Discussant Tim Maughan, MD, professor of Clinical Oncology and clinical director of research and development for the Division of Surgery and Oncology at the Oxford Cancer Centre, Oxford UK, who was not involved in either trial, polled the audience: “How many of you in your practice already deliver regorafenib at less than the standard dose?” The show of hands favored a reduced dose over standard. “The safety and frequent dose modifications with regorafenib require care in patient and dose selection. Currently, there are no biomarkers to aid in this selection.”

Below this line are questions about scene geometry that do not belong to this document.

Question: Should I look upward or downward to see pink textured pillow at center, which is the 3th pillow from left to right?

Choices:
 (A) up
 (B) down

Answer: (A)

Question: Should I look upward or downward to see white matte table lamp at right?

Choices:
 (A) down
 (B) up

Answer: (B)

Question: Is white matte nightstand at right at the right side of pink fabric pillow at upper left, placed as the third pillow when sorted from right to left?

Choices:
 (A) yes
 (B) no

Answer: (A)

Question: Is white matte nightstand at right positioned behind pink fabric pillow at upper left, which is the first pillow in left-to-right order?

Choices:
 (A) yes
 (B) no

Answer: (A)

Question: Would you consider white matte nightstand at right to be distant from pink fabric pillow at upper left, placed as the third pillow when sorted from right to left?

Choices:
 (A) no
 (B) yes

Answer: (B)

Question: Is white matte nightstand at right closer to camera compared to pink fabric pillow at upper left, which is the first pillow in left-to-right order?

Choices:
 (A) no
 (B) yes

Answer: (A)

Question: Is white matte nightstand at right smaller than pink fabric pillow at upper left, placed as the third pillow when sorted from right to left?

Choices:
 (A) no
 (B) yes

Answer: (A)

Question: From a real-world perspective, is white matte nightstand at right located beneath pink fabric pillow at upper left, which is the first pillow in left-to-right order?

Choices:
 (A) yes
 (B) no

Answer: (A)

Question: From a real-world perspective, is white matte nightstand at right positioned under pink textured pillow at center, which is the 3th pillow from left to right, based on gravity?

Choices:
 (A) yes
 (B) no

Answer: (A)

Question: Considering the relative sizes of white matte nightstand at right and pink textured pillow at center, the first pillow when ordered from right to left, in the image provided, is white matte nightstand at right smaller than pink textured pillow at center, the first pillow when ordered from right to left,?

Maughan also referred to the genetic analysis done by Grothey and pointed out that regorafenib seemed to show more benefit over placebo in patients with KRAS wild type over mutated, HR,0.65 and 0.87, (P<.05;P= NS).

“I welcome this new active ‘last line’ option that has demonstrated comparable overall survival effects in two studies,” Maughan said.

The most frequently reported drug-related adverse events (AEs) grade ≥3 in CORRECT were hand—foot skin reaction (HFSR, 16%), fatigue (10%), diarrhea and hypertension (7% each). In CONCUR, the most frequent drug-related grade ≥3 AEs were HFSR (16%), hypertension (11%), hyperbilirubinemia, hypophosphatemia, and alanine aminotransferase increase (7%, each).

“The international phase III CORRECT trial demonstrated the clinical benefit of regorafenib in patients with previously treated metastatic colorectal cancer, and the results were confirmed by the phase III CONCUR trial,” Grothey concluded.

The CONCUR and CORRECT trials were sponsored by Bayer Healthcare.

Grothey A, Van Cutsem E, Wagner A, et al. Characteristics and outcomes of patients enrolled in the CORRECT and CONCUR phase 3 trials of regorafenib for metastatic colorectal cancer (mCRC).Ann Oncol. 2015;26 (suppl 4; O-011).